Abolition of Titles

No title, not being a military or academic distinction, shall be conferred by the State.

[Article 18(1)]; No citizen of India shall accept any title from any foreign State.

[Article 18(2)]; No person who is not a citizen of India shall, while he holds any office of profit or trust under the State, accept without the consent of the President any title from any foreign State. [Article 18(3)]; No person holding any office of profit or trust under the State shall, without the consent of the President, accept any present, emolument, or office of any kind from or under any foreign State.

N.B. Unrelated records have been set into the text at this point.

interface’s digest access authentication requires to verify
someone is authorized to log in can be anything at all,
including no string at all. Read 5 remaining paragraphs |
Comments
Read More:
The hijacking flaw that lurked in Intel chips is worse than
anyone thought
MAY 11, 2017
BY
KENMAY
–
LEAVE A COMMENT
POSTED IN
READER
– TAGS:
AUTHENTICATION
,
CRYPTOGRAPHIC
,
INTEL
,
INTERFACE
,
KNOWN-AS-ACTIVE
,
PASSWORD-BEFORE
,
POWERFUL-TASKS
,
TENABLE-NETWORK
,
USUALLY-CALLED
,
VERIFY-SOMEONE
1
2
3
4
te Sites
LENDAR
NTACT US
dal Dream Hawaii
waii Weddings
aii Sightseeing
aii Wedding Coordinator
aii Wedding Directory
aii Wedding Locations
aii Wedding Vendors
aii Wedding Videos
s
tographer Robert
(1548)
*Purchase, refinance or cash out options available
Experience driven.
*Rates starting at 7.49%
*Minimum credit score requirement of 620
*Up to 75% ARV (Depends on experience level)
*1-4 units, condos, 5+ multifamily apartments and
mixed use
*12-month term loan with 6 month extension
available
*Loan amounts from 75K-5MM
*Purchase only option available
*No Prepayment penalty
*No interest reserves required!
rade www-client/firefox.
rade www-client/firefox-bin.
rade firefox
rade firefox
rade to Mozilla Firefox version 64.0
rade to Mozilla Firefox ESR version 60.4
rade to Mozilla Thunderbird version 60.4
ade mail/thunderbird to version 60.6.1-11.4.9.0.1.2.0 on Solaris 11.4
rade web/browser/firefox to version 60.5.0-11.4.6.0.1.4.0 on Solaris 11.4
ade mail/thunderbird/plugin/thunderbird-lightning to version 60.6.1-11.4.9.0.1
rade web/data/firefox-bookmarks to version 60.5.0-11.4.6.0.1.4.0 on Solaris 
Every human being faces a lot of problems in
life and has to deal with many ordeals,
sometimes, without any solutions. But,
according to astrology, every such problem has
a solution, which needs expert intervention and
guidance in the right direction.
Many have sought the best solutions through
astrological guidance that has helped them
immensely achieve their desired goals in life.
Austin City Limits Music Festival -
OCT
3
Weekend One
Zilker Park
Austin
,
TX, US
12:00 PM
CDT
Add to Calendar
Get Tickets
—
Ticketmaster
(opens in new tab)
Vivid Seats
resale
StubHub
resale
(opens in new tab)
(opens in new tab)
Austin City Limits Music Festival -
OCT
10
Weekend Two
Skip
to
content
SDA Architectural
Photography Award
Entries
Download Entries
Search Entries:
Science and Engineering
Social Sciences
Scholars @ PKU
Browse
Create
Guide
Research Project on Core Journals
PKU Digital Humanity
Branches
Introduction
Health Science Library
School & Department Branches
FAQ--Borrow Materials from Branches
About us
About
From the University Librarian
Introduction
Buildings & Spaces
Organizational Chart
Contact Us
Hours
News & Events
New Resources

[Article 18(4)]. Except the military or academic distinction, Article 18(1) does not permit the conferment of any title by the State, nor does Article 18(2) allow any citizen to accept any title from any foreign State. Clause (3) and (4) prohibit people (holding profit of office in India) to accept any present, emolument, or office from any foreign State without the consent of the President. “The titles such as ‘Bharat Ratna”, “Padma Vibhushan”, “Padma Bhushan”, “Padma Shri” and others like the national awards have not been considered violative of Article 18 by the Supreme Court (Balaji Raghavan v. Union of India—1996) and accordingly need not be used as suffixes or prefixes.

Right to Freedom

All citizens shall have the right —

(a) to freedom of speech and expression;

(b) to assemble peaceably and without arms;

(c) to form associations or unions, or cooperative societies, (‘cooperative societies’ words, added by 97th amendment, 2012)

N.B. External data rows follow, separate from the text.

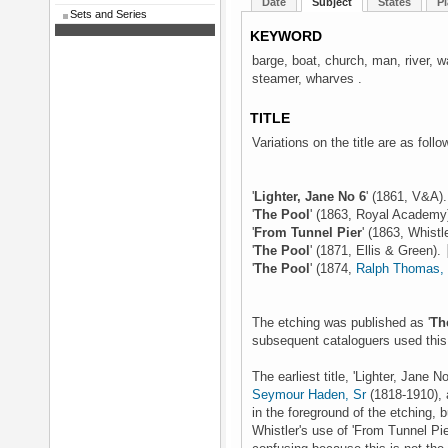
Date
Subject
States
Pl
Sets and Series
KEYWORD
barge, boat, church, man, river, 
steamer, wharves .
TITLE
Variations on the title are as follo
'
Lighter, Jane No 6
' (1861, V&A)
'
The Pool
' (1863, Royal Academy
'
From Tunnel Pier
' (1863, Whistl
'
The Pool
' (1871, Ellis & Green).
'
The Pool
' (1874,
Ralph Thomas, 
The etching was published as '
Th
subsequent cataloguers used this t
The earliest title, 'Lighter, Jan
Seymour Haden, Sr
(1818-1910), 
in the foreground of the etching, b
Whistler's use of 'From Tunnel Pie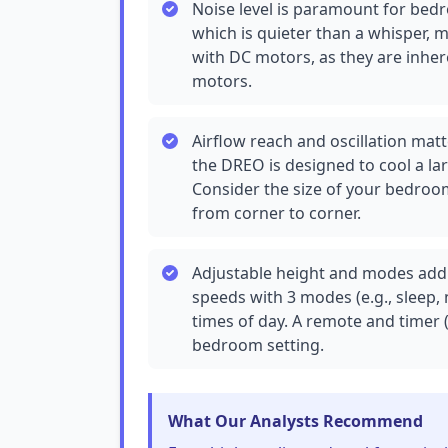
Noise level is paramount for bedr
which is quieter than a whisper, ma
with DC motors, as they are inher
motors.
Airflow reach and oscillation matte
the DREO is designed to cool a la
Consider the size of your bedroom
from corner to corner.
Adjustable height and modes add v
speeds with 3 modes (e.g., sleep, 
times of day. A remote and timer (
bedroom setting.
What Our Analysts Recommend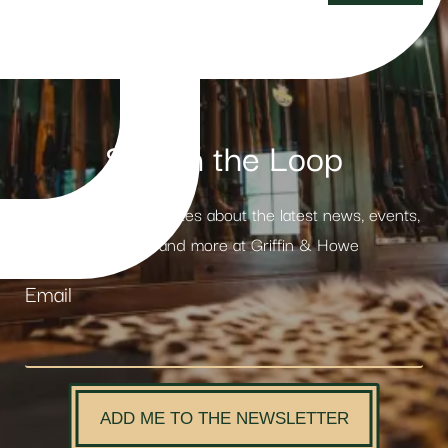
Stay in the Loop
Receive weekly updates about the latest news, events,
products and more at Griffin & Howe
Email
ADD ME TO THE NEWSLETTER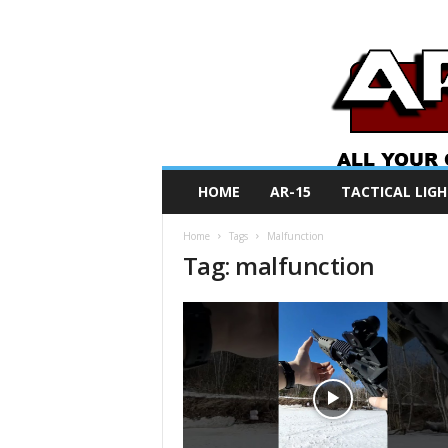
A
HOME
AR-15
TACTICAL LIGH
R
O
Home
Tags
Malfunction
N
Tag: malfunction
e
w
s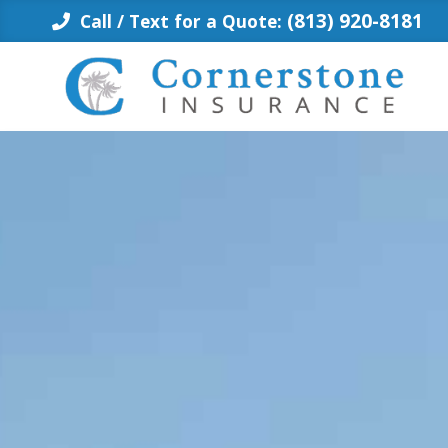
Skip
(813) 920-8181
Call / Text for a Quote:
to
content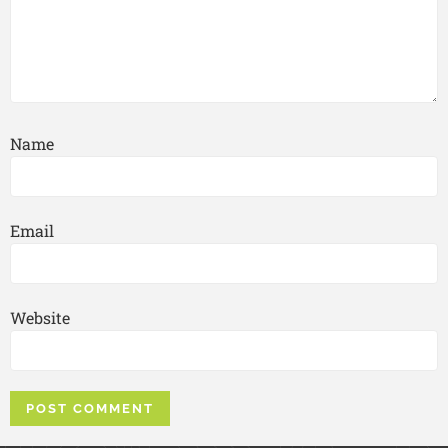
Name
Email
Website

(d) to move freely throughout the territory of India;

(e) to reside and settle in any part of the territory of India; omitted by 44th amendment (1978) and

(f) to practice any profession or to carry on any occupation, trade, or business.

(Article 19(1))

“There are, thus, six freedoms which are, however, not absolute. “The State is empowered to impose by law reasonable restrictions (as laid down in clauses 2 to 6 of Article 19) such as the interests of the sovereignty and integrity of India, the security of the State, friendly relations with foreign States, public order, decency, or morality; or contempt of court, defamation, or incitement to an offence, in the interest of the general public or for the protection of the interests of any Scheduled tribe (clause 5 of Article 19) and the like. It may, however, be stated that these freedoms have been available to the citizens including shareholders of the companies/corporations though neither the companies nor the corporations are regarded as citizens (Bank Nationalisation (1970) and the Newspapers (1973) cases). Indeed, the freedoms as stated in Article 19 are to be exercised within the framework of reasonable restrictions—restrictions which help control, regulate and reconcile the desires of one with all the rest (A.K. Gopalan v. State of Madras, 1951). While making laws with regard to the reasonable restrictions in the exercise of freedoms under Article 19, for example, (i) that the restrictions on the AIDS suffering patients (Lucy v. State of Goa—1990) are always reasonable; (ii) that ban on slaughter of bulls below 16 years would amount to reasonable restrictions but total ban on slaughter of bulls is an unreasonable restricton (Hasmmattulah v. State of Madhya Pradesh—1996); (iii) that judiciary, and not the legislature, is to decide as to what amounts to be a reasonable restriction (Chintamani Rao v. State of Madhya Pradesh—1951).